*THE PROBLEM:*
Scan the data for "Pulpity" and copy each matching line.

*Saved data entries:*
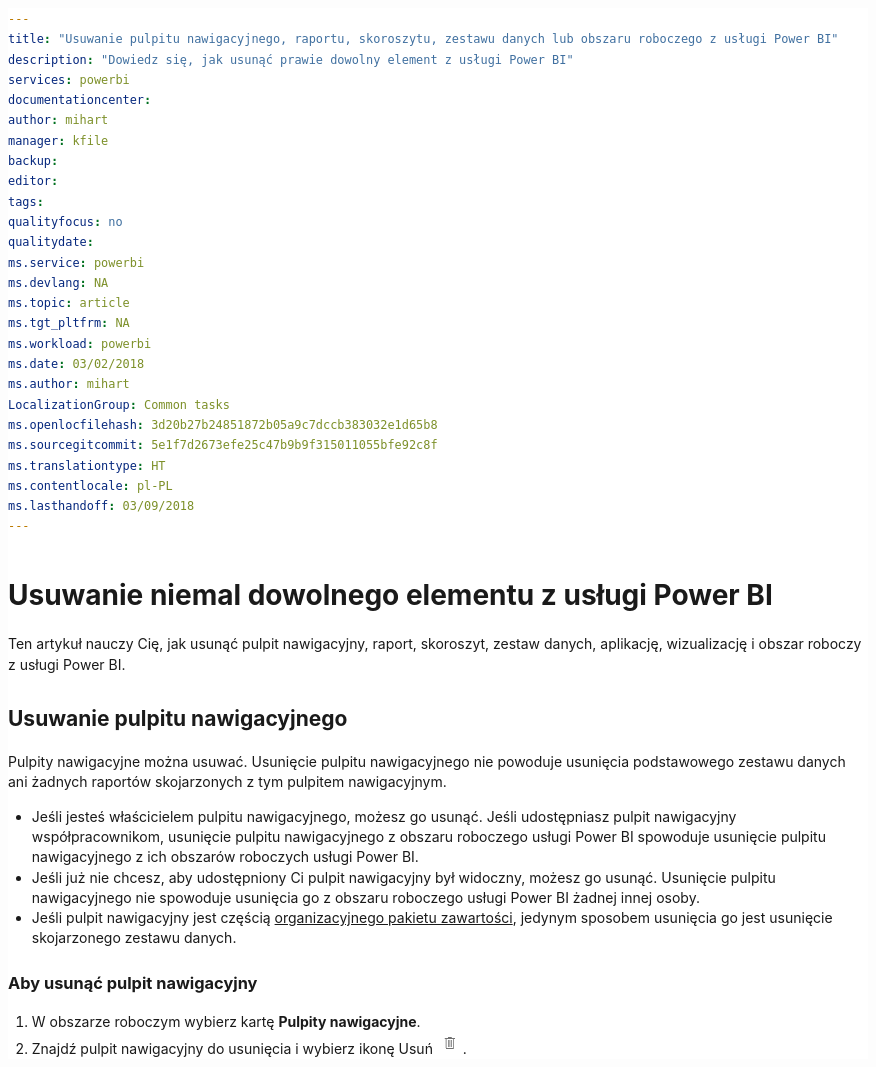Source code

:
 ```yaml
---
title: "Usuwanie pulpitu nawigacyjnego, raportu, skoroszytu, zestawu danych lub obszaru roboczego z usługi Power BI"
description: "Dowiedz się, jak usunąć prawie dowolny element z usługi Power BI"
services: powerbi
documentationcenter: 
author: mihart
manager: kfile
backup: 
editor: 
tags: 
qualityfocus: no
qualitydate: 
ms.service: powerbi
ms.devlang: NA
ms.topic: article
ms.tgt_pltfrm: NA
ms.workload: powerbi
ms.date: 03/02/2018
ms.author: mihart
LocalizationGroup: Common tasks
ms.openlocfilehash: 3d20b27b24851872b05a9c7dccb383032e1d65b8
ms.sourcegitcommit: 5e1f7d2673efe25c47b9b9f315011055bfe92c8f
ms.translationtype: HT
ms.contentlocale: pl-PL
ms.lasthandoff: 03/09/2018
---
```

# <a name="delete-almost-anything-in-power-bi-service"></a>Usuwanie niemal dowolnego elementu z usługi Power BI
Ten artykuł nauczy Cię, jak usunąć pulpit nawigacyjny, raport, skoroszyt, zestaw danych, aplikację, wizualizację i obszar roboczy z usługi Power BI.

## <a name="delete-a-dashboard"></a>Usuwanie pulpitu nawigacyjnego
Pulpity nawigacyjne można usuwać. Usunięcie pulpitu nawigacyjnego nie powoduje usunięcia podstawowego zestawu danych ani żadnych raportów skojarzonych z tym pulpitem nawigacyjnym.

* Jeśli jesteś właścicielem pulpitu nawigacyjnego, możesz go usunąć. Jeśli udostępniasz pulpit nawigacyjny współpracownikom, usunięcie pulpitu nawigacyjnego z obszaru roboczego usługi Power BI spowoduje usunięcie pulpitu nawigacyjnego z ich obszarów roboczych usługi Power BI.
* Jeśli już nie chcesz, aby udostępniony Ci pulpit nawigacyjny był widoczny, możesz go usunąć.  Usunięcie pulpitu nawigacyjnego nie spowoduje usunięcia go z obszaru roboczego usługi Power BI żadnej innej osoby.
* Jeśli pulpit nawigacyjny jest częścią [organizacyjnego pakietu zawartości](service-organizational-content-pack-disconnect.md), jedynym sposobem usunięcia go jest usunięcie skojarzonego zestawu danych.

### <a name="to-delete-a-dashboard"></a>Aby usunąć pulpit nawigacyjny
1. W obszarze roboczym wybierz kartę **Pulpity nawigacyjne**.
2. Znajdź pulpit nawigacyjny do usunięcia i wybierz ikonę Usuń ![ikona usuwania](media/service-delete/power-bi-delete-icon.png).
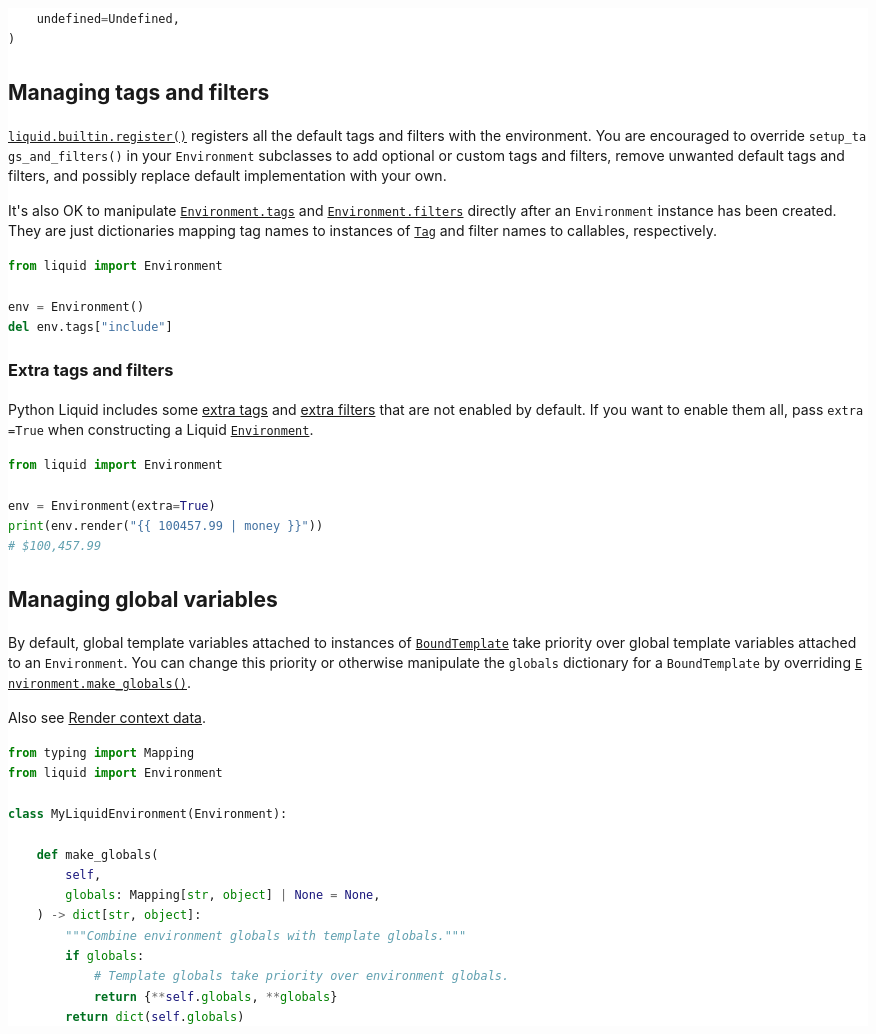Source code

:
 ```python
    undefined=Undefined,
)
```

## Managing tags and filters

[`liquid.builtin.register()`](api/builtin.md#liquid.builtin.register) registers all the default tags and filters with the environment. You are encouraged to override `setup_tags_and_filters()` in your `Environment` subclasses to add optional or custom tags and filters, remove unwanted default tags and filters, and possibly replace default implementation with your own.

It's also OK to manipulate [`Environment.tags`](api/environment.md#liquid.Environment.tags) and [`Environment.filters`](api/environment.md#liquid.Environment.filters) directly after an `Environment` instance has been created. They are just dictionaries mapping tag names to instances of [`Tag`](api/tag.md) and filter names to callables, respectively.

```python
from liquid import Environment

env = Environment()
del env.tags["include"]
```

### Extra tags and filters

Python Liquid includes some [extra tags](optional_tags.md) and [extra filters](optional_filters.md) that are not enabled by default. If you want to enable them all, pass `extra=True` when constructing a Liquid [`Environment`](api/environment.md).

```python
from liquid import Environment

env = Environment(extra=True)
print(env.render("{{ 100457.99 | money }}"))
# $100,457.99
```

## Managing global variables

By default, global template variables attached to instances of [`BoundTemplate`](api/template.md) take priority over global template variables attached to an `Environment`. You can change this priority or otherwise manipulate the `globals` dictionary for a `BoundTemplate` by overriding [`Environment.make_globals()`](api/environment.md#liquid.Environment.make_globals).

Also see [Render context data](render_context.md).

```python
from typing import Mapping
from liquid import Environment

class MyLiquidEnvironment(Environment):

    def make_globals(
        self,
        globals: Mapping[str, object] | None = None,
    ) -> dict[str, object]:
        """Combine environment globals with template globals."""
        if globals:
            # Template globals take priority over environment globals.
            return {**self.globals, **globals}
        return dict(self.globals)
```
* * *
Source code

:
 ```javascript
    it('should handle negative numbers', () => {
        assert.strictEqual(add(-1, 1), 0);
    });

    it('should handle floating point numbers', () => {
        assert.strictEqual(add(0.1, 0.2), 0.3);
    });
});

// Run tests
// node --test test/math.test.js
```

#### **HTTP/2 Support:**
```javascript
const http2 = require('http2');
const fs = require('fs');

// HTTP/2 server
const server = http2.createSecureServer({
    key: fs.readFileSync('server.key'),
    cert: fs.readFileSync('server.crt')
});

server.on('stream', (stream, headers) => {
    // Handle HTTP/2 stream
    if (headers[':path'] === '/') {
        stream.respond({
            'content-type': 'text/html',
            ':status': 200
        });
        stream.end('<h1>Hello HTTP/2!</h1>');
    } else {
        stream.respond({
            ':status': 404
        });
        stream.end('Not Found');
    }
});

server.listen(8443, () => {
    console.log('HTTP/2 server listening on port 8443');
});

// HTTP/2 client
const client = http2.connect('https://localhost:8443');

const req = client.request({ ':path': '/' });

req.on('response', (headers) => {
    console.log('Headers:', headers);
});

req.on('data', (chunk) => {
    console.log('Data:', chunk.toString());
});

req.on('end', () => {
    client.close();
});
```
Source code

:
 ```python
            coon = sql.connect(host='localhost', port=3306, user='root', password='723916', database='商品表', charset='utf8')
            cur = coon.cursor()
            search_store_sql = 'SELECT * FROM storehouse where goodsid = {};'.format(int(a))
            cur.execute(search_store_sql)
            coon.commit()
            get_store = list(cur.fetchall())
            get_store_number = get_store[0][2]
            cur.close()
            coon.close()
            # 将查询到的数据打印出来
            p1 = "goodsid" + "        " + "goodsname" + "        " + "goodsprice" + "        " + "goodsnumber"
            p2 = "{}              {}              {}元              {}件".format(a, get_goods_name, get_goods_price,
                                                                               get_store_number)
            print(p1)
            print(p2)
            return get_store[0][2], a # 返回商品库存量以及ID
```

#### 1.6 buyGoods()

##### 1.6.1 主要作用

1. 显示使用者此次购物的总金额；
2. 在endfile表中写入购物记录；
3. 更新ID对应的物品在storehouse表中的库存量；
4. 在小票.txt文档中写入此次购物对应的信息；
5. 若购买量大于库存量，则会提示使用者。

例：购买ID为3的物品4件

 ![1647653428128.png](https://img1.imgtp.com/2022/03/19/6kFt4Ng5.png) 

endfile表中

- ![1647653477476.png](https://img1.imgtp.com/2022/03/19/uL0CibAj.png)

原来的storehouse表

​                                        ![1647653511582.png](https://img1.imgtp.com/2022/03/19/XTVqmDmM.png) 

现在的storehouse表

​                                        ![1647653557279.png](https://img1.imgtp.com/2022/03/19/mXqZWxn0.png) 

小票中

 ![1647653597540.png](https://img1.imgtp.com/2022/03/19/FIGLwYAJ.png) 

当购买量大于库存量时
---
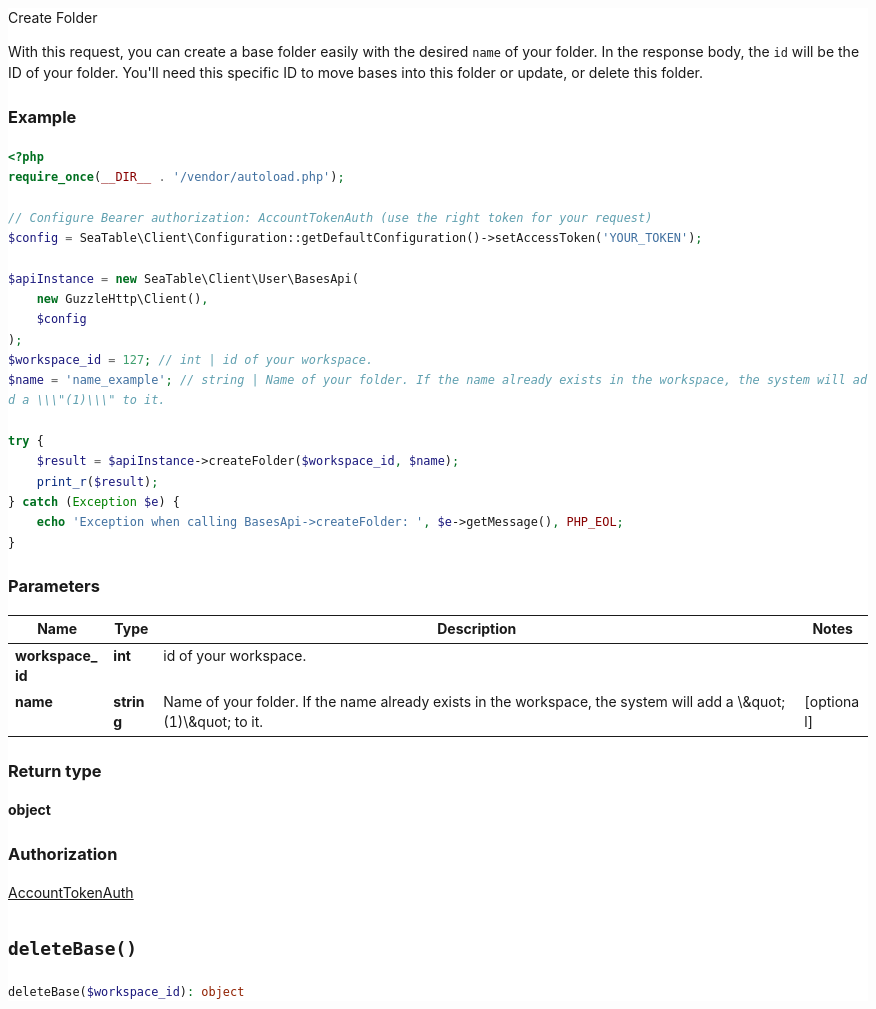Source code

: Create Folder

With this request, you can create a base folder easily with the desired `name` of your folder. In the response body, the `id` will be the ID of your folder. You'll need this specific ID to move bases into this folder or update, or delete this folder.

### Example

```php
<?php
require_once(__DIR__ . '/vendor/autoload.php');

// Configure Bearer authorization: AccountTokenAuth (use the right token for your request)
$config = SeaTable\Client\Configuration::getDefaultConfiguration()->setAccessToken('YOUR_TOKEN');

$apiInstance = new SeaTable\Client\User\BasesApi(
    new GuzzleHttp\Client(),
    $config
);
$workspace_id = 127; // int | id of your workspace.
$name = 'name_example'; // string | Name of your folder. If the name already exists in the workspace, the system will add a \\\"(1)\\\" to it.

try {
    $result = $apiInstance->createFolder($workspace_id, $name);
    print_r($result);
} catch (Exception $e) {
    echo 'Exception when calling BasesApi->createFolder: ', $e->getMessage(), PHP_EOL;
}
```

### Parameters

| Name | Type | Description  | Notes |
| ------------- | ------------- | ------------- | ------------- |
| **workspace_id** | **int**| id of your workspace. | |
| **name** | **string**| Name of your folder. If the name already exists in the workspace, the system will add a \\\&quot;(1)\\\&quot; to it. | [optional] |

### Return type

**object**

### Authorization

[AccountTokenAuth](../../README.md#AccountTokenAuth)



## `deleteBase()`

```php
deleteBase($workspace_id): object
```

*EXERCISE OUTPUT:*
Pulpity nawigacyjne można usuwać. Usunięcie pulpitu nawigacyjnego nie powoduje usunięcia podstawowego zestawu danych ani żadnych raportów skojarzonych z tym pulpitem nawigacyjnym.
1. W obszarze roboczym wybierz kartę **Pulpity nawigacyjne**.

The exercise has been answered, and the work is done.